Bolsonaro, the 67-year-old president known for his gloves-off style, led one of his trademark motorcycle rallies from the north side of Sao Paulo to the city's Ibirapuera park, grinning and waving at the head of a battalion of bikers decked out in black leather and the yellow and green of the flag.
About five kilometers (three miles) from there, Lula, the 76-year-old ex-president who led Brazil from 2003 to 2010, held his own rally on the economic capital's main avenue, Avenida Paulista, gathering a sea of red-clad supporters waving banners ranging from "Lula 2022" to the rainbow-colored LGBTQ pride flag.
With the country deeply divided, tension is running high heading into Sunday's election which Lula is gunning to win outright, without the need for a runoff on October 30.
A poll from the Datafolha institute released Thursday put the charismatic but tarnished leftist on the cusp of a first-round win, with 50 percent of valid votes, to 36 percent for Bolsonaro.
To win outright, he would need 50 percent plus one vote.
The poll's margin of error was plus or minus two percentage points.
Bolsonaro has repeatedly signalled he could challenge an election loss, saying "only God" can remove him from office and alleging, without evidence, rampant fraud in Brazil's electronic voting system.
"We're going to win in the first round -- 64 percent of the vote," Bolsonaro's congressman son Eduardo said at the rally in Sao Paulo, alleging, like his father, that polls showing Lula ahead are fake.
Lula said Friday he feared the incumbent would create "turmoil" if he lost.

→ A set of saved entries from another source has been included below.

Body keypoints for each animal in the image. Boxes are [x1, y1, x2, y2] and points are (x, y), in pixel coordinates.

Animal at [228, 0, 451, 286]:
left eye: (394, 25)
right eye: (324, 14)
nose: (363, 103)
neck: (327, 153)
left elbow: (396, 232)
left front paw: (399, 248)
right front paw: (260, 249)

Some fear a possibile Brazilian version of the unrest that rocked the United States last year after Bolsonaro's political role model, former president Donald Trump, refused to accept electoral defeat.
"You always have to brace for trouble with Bolsonaro -- he's capable of anything," 52-year-old retiree Anderson Momesso told AFP at the Lula rally.

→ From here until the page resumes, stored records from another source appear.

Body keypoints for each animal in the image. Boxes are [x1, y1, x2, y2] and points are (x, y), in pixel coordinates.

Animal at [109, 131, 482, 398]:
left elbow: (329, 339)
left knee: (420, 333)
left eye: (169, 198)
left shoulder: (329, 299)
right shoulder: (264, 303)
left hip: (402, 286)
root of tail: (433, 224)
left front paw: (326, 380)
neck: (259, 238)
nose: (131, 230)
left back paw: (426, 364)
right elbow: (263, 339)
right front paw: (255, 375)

But 29-year-old teacher Ully Kotler said she was confident the "complete tragedy" of Bolsonaro's government had left him so isolated that "all he can do is stomp his feet and threaten a coup -- it won't go much beyond that."
Bolsonaro's popularity has been dented by his chaotic management of Covid-19 and the economy.
Security has been tight around both candidates, who rarely campaign without bullet-proof vests, after Bolsonaro was stabbed at a rally during his successful 2018 electoral race.
The final hours of the campaign, which closes at midnight, "will be very tense -- all eyes will be on the slightest detail that could tip the balance one way or the other," said political scientist Jairo Nicolau of the Getulio Vargas Foundation.
The homestretch already descended into mud-slinging Thursday when Lula and Bolsonaro traded insults in their final presidential debate.
Bolsonaro wasted no time pouncing on the controversial corruption charges that have long dogged Lula. The Supreme Court threw out his conviction last year, ruling the judge who jailed him was biased.
"You liar, ex-inmate, traitor," Bolsonaro spat at Lula on Thursday.
Lula, a former metalworker who rose from destitute poverty to become the most popular president in Brazilian history, responded in kind.
"It's ugly for the president of the republic to blatantly lie all the time... That's why the people are going to send you packing," he said in his trademark gravelly voice.
The incumbent received an endorsement Saturday from Hungary's rightwing Prime Minister Viktor Orban, who said: "I have met many leaders but not many as exceptional as your President Bolsonaro," in a video posted on Bolsonaro's Twitter account.
Two final opinion polls are due to be released Saturday evening, from Datafolha and fellow polling institute Ipec.